> Directions: Continue the news article about the Arkansas legislature's special session, starting after its last sentence.

> Text:
-- Opening Marker --

Lawmakers make short work of bills

Measures head to governor in wee hours; session ends

Rep. Harold Copenhaver (top center), D-Jonesboro, is congratulated Tuesday by Rep. Mike Holcomb, D-Pine Bluff, after his bill on funding for public school employee health insurance was approved.
Rep. Harold Copenhaver (top center), D-Jonesboro, is congratulated Tuesday by Rep. Mike Holcomb, D-Pine Bluff, after his bill on funding for public school employee health insurance was approved.

Early this morning, the Arkansas House of Representatives and Senate passed legislation boosting funding for the public school employees health insurance plan.

They forwarded the legislation to Gov. Mike Beebe before wrapping up a three-day special session.

Members of the House and Senate had passed identical versions several hours earlier Tuesday.

Lawmakers also approved measures that would increase state funding to open 604 prison and jail beds to help relieve a backlog of nearly 2,400 state inmates in county jails. Bills were also approved that would temporarily bar the state lottery from deploying electronic monitor games until mid-March to give the Legislature more time to determine the future of the games.

The Republican-controlled House and Senate quickly approved the measures that the other chamber had approved Tuesday afternoon.

By 12:45 a.m., both chambers had adjourned and lawmakers were headed home.

Beebe, a Democrat, has promised to sign the bills.

Because the House chambers are undergoing renovations, state representatives met at the Old State House Museum on Markham Street in downtown Little Rock. It was the first time since 1983 that lawmakers had convened at the former Capitol building and the first time since 1911 that lawmakers had gathered there to enact laws.

-- Closing Marker --

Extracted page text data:
-- Opening Marker --

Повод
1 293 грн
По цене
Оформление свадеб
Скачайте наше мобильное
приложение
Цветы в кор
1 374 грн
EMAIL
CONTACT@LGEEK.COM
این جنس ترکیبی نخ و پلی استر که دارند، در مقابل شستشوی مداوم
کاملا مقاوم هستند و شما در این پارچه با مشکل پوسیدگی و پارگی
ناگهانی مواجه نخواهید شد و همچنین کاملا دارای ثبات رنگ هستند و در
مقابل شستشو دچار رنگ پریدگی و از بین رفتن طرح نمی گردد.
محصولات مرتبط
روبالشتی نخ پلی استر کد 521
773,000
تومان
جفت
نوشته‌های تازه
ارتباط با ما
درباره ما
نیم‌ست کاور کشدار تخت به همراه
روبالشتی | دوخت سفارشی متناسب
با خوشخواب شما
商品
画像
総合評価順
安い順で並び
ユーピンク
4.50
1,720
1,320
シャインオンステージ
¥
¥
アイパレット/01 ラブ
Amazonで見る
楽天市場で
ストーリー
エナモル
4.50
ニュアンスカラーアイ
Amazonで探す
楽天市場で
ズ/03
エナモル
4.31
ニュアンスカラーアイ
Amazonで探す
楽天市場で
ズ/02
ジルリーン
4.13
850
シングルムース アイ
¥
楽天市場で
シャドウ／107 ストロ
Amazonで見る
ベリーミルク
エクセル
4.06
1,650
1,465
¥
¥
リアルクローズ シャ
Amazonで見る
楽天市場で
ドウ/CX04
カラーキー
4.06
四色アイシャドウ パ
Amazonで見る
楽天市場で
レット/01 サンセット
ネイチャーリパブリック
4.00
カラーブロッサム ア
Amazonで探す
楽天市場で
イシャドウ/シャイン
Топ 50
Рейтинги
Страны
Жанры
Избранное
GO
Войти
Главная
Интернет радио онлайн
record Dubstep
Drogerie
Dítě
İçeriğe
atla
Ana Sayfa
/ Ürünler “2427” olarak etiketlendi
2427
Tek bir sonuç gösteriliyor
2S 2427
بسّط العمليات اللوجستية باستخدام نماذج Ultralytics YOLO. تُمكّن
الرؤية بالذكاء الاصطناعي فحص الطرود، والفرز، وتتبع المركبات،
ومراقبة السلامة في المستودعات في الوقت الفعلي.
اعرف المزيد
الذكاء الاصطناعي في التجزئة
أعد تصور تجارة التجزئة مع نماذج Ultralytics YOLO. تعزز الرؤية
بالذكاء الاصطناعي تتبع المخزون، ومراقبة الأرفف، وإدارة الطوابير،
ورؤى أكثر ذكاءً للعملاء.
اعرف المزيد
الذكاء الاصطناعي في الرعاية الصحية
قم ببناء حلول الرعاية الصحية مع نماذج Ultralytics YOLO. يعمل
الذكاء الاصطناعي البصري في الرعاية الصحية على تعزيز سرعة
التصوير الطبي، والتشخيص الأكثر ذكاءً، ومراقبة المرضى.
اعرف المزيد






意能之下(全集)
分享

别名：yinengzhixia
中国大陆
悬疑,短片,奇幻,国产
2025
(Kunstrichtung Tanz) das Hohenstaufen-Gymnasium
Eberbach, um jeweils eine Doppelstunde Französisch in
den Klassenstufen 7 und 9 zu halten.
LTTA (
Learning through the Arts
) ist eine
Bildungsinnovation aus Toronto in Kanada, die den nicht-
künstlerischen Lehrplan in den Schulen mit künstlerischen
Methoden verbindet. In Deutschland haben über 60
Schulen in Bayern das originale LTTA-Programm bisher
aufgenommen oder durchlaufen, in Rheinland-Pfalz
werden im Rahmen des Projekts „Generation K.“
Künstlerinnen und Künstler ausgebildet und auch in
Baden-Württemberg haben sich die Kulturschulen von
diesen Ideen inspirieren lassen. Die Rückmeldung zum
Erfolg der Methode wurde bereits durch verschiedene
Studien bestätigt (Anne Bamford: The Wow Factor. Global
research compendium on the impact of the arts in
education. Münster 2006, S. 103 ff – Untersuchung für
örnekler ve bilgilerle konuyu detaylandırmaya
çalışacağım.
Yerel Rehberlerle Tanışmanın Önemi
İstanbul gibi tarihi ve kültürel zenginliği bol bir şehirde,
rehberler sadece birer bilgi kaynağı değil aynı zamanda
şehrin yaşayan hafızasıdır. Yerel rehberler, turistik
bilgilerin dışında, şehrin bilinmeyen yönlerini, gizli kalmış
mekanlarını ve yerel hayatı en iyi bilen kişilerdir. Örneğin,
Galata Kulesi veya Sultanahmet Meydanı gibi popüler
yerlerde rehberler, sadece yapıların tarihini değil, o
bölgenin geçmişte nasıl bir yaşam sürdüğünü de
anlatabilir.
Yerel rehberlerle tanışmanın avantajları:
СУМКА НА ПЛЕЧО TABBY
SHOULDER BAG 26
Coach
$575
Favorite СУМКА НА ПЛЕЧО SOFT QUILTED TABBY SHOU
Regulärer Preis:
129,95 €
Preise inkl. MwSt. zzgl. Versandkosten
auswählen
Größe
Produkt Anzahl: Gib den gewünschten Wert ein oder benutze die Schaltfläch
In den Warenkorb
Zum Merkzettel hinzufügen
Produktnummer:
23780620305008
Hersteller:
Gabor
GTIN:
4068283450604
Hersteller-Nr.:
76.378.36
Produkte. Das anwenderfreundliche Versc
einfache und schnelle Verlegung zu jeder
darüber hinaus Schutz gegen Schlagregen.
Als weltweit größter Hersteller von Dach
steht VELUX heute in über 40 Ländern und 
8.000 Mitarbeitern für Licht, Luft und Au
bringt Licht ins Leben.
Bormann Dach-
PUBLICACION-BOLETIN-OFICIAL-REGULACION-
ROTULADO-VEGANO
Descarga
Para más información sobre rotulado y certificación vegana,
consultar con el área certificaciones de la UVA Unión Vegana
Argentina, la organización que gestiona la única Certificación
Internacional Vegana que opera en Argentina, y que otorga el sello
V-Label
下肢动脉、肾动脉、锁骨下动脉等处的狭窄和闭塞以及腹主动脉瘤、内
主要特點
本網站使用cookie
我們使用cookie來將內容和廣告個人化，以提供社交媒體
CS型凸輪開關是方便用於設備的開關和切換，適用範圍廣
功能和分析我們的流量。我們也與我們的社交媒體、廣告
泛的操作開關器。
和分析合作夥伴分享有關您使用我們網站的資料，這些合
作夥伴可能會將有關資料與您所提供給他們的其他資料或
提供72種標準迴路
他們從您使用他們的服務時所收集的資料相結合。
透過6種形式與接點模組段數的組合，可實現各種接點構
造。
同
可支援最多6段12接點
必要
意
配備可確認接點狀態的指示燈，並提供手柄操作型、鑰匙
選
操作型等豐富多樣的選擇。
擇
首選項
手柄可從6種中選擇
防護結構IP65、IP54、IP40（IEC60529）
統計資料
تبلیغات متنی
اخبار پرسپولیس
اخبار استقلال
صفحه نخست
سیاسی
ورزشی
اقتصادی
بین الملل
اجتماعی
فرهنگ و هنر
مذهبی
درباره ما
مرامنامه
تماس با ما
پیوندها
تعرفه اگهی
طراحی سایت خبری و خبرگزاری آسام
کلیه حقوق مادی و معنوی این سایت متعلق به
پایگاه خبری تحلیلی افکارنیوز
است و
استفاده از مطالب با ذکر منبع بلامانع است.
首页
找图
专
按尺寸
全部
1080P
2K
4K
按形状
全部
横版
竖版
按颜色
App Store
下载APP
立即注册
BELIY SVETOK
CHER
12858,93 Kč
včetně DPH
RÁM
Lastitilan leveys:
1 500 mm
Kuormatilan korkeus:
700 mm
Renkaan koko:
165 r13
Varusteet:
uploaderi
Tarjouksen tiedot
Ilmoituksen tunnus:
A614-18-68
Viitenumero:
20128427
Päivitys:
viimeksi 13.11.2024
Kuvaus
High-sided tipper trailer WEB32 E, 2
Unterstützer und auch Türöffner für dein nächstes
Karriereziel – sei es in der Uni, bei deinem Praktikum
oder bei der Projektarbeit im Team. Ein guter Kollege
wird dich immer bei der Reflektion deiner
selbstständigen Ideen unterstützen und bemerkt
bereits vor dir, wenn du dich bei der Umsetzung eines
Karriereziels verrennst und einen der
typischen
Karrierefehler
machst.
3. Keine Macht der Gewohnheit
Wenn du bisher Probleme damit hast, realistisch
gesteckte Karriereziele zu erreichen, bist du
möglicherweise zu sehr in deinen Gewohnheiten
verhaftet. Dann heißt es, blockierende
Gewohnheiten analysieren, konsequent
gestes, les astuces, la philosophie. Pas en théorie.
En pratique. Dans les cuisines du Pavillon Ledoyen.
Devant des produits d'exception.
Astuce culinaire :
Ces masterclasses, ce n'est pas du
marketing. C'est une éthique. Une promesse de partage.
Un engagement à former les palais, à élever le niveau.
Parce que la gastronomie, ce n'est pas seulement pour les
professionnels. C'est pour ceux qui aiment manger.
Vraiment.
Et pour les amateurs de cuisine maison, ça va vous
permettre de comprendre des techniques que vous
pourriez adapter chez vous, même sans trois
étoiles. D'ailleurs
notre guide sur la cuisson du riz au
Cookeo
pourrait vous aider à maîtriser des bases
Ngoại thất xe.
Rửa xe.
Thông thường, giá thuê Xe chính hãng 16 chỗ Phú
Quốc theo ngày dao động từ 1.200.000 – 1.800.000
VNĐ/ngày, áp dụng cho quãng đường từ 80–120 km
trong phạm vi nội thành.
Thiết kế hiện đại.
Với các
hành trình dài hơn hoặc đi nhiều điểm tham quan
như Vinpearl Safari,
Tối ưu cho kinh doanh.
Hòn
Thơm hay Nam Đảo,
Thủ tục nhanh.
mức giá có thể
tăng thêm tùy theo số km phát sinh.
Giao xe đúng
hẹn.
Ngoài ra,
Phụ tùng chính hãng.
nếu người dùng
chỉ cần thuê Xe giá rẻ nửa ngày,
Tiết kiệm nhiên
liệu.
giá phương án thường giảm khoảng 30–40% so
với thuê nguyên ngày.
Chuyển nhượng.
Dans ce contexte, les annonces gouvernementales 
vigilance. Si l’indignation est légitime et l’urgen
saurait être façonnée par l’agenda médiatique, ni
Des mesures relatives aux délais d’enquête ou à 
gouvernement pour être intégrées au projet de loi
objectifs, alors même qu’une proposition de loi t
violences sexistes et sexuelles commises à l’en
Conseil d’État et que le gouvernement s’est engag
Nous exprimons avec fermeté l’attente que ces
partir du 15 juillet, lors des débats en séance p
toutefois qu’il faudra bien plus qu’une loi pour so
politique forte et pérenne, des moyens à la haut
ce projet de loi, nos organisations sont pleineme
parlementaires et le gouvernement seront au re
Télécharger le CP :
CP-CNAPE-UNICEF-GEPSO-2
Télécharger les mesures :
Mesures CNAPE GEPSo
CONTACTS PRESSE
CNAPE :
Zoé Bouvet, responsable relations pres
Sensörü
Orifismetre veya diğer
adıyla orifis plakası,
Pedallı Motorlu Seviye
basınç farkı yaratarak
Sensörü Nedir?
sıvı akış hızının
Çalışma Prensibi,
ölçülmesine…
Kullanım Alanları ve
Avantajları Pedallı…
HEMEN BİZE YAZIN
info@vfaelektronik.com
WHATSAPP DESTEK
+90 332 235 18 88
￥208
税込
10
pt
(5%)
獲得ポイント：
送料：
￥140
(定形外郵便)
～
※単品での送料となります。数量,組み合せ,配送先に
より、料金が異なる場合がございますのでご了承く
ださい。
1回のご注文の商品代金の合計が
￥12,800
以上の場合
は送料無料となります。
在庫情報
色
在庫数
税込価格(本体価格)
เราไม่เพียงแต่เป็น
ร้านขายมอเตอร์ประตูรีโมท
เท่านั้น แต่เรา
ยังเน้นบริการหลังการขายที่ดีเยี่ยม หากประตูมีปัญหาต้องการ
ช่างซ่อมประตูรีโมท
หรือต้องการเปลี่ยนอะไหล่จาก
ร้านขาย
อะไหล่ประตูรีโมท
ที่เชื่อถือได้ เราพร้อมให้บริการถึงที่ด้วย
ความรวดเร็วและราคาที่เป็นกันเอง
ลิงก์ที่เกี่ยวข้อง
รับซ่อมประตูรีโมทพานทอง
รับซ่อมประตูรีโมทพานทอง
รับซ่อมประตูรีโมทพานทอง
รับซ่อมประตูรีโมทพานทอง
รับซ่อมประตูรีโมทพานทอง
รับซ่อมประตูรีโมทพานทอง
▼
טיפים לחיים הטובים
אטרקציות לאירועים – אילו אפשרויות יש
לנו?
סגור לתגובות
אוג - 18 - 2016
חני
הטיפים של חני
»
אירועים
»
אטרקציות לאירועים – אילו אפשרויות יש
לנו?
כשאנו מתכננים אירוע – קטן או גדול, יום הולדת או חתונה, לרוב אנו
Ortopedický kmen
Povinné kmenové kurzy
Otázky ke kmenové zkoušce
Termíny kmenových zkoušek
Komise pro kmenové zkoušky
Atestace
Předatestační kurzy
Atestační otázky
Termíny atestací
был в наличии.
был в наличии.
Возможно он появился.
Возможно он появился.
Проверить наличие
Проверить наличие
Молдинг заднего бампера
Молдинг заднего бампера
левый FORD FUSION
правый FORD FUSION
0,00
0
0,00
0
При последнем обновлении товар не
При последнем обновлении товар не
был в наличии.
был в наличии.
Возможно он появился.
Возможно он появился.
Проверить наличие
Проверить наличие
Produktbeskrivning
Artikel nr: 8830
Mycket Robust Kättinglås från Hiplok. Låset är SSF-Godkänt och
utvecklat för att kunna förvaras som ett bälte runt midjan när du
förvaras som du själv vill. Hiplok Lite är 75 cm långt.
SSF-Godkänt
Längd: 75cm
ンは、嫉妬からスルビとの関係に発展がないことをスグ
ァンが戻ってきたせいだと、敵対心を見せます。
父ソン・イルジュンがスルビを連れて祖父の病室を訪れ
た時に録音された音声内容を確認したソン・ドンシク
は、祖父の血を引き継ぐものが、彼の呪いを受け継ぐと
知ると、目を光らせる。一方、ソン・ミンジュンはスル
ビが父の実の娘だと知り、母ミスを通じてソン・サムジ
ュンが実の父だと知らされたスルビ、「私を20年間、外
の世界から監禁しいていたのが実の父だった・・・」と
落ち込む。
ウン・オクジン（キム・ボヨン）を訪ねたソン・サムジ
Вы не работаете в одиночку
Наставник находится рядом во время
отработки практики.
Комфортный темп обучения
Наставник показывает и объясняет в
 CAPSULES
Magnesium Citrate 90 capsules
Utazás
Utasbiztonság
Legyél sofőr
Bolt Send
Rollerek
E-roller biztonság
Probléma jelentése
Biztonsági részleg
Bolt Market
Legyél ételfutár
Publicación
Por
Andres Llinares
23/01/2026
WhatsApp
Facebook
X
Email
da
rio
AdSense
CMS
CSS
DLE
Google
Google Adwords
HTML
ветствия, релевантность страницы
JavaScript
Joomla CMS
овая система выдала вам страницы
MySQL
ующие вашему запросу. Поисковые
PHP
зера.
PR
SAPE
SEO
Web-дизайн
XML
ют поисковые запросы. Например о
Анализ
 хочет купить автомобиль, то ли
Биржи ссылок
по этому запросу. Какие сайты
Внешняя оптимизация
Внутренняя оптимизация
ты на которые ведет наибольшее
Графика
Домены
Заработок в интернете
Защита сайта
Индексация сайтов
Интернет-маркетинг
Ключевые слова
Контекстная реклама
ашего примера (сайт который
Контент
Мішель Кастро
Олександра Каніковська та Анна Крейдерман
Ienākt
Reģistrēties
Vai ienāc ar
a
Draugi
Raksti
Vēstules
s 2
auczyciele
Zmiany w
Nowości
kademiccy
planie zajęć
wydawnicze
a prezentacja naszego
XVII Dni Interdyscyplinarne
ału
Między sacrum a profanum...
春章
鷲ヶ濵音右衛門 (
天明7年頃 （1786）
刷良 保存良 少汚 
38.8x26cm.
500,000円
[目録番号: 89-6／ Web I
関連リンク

-- Closing Marker --

> Reply to the exercise:
Senators convened in their chamber at the modern state Capitol.

Senate President Pro Tempore Michael Lamoureux, R-Russellville, said Tuesday that "it looks like that we are going to do everything we set out to do.

Procedures laid out in the Arkansas Constitution prevent bills from being approved in fewer than three days, legislative officials said.

This is the second special session that Beebe has called during the past eight months to enact measures aimed at reducing large increases in the employees' health insurance premiums.

During October's special session, the Legislature authorized the use of $43 million in state surplus funds to help cut proposed premium increases of about 50 percent for members of the public school employees health insurance plan to about 10 percent this year, and it enacted measures to shift $36 million per year in state funds to the plan in the fiscal year that began Tuesday.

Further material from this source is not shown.